Hi all,
I've discovered bug, when vacuum full fails with error, because it
couldn't find toast chunks deleted by itself. That happens because
cluster_rel() sets OldestXmin, but toast accesses gets snapshot later
and independently. That causes heap_page_prune_opt() to clean chunks,
which rebuild_relation() expects to exist. This bug very rarely
happens on busy systems which actively update toast values.
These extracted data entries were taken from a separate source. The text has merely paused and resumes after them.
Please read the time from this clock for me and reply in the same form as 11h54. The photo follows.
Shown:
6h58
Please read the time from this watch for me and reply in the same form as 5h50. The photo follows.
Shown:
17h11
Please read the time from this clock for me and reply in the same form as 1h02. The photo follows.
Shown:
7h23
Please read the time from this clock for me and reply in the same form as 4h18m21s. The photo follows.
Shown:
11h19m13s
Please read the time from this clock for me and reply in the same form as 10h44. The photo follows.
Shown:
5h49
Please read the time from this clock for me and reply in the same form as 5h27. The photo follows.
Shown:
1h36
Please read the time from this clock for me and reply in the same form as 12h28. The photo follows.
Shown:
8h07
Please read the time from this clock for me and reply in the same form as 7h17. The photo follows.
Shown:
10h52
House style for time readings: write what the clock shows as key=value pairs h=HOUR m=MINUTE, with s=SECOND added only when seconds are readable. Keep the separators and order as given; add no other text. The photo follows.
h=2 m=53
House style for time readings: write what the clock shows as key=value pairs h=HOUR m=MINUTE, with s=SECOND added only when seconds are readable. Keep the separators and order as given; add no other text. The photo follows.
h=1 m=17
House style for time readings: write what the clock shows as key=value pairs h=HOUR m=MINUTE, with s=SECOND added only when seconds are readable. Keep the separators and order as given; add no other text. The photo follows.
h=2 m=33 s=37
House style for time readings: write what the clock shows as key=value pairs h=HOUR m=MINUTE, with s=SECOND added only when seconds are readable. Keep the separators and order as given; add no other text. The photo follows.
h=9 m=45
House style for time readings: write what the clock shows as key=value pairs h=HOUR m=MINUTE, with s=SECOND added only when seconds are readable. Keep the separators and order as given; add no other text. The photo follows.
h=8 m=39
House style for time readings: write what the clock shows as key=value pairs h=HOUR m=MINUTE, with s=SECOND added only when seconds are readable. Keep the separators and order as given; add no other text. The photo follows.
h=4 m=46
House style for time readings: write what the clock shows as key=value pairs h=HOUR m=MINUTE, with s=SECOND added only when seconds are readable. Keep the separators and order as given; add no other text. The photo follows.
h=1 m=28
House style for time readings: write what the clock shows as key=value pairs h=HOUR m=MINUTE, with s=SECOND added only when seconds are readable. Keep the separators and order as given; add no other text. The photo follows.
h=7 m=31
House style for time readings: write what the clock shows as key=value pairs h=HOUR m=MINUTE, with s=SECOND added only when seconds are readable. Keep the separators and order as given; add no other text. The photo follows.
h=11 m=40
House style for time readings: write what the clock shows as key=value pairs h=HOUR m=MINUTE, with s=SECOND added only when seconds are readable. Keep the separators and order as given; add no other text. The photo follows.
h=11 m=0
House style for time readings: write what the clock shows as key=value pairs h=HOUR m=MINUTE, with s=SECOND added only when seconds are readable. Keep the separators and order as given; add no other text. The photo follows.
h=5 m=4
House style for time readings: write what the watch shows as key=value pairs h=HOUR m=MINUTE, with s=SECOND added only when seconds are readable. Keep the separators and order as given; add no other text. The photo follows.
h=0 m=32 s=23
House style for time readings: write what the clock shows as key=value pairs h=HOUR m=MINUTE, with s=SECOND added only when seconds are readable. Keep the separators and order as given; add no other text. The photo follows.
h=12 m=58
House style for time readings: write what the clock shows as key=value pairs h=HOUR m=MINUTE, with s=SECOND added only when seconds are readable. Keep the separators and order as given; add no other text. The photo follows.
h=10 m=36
But I
found way to reliably reproduce it using debugger.
*Setup*
CREATE FUNCTION random_string(seed integer, length integer) RETURNS text
AS $$
SELECT substr(
string_agg(
substr(
encode(
decode(
md5(seed::text || '-' || i::text),
'hex'),
'base64'),
1, 21),
''),
1, length)
FROM generate_series(1, (length + 20) / 21) i; $$
LANGUAGE SQL;
CREATE TABLE test (val text);
INSERT INTO test (random_string(1,100000));
*Reproduction steps*
s1-s3 are three parallel PostgreSQL sessions
s3lldb is lldb connected to s1
At first s1 acquires snapshot and holds it.
s1# begin transaction isolation level repeatable read;
s1# select 1;
Then s2 makes multiple updates of our toasted value.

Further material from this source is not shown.